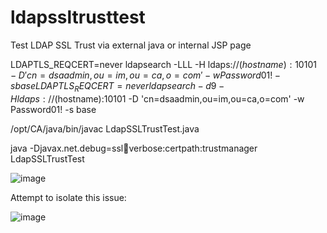 # ldapssltrusttest
Test LDAP SSL Trust via external java or internal JSP page


LDAPTLS_REQCERT=never ldapsearch -LLL -H ldaps://$(hostname):10101 -D 'cn=dsaadmin,ou=im,ou=ca,o=com' -w Password01! -s base
LDAPTLS_REQCERT=never ldapsearch -d9  -H ldaps://$(hostname):10101 -D 'cn=dsaadmin,ou=im,ou=ca,o=com' -w Password01! -s base

/opt/CA/java/bin/javac LdapSSLTrustTest.java

java -Djavax.net.debug=ssl:handshake:verbose:certpath:trustmanager LdapSSLTrustTest


![image](https://github.com/user-attachments/assets/d2fdfe63-3235-49fd-965a-6b4108853c55)


Attempt to isolate this issue:


![image](https://github.com/user-attachments/assets/76e0140d-5221-4f4f-bbe8-8c20c6fa543f)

Description of the task
Print the records above verbatim, minus any pictures.

Answer to this problem
 # ldapssltrusttest
Test LDAP SSL Trust via external java or internal JSP page


LDAPTLS_REQCERT=never ldapsearch -LLL -H ldaps://$(hostname):10101 -D 'cn=dsaadmin,ou=im,ou=ca,o=com' -w Password01! -s base
LDAPTLS_REQCERT=never ldapsearch -d9  -H ldaps://$(hostname):10101 -D 'cn=dsaadmin,ou=im,ou=ca,o=com' -w Password01! -s base

/opt/CA/java/bin/javac LdapSSLTrustTest.java

java -Djavax.net.debug=ssl:handshake:verbose:certpath:trustmanager LdapSSLTrustTest


![image](https://github.com/user-attachments/assets/d2fdfe63-3235-49fd-965a-6b4108853c55)


Attempt to isolate this issue:


![image](https://github.com/user-attachments/assets/76e0140d-5221-4f4f-bbe8-8c20c6fa543f)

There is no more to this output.